>> Begin

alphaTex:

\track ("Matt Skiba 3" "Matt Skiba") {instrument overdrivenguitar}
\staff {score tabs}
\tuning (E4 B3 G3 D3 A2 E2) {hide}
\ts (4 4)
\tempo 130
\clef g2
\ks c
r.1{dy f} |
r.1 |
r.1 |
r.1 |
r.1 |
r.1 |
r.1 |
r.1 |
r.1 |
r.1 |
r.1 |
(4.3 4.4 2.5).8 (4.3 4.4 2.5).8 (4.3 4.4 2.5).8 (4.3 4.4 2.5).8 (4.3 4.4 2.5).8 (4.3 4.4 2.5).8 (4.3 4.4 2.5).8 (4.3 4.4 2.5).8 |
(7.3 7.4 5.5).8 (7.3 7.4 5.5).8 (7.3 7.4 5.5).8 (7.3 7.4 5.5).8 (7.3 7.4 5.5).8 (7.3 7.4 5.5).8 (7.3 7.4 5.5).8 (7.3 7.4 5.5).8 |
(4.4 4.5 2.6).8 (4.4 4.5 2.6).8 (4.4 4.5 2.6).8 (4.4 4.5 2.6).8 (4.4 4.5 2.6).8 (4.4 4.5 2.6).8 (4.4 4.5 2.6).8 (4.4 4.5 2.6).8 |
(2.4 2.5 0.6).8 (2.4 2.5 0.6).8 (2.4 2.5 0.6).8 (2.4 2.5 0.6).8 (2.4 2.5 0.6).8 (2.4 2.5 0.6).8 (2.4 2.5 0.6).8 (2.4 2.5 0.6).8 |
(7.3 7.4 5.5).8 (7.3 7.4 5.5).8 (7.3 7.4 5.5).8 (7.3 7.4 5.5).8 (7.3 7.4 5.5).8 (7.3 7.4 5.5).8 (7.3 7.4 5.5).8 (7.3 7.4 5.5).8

>> End

### Written instruction
Report every line in the rows above that contains the word "instrument", matching its case exactly.

### Problem solution
\track ("Matt Skiba 3" "Matt Skiba") {instrument overdrivenguitar}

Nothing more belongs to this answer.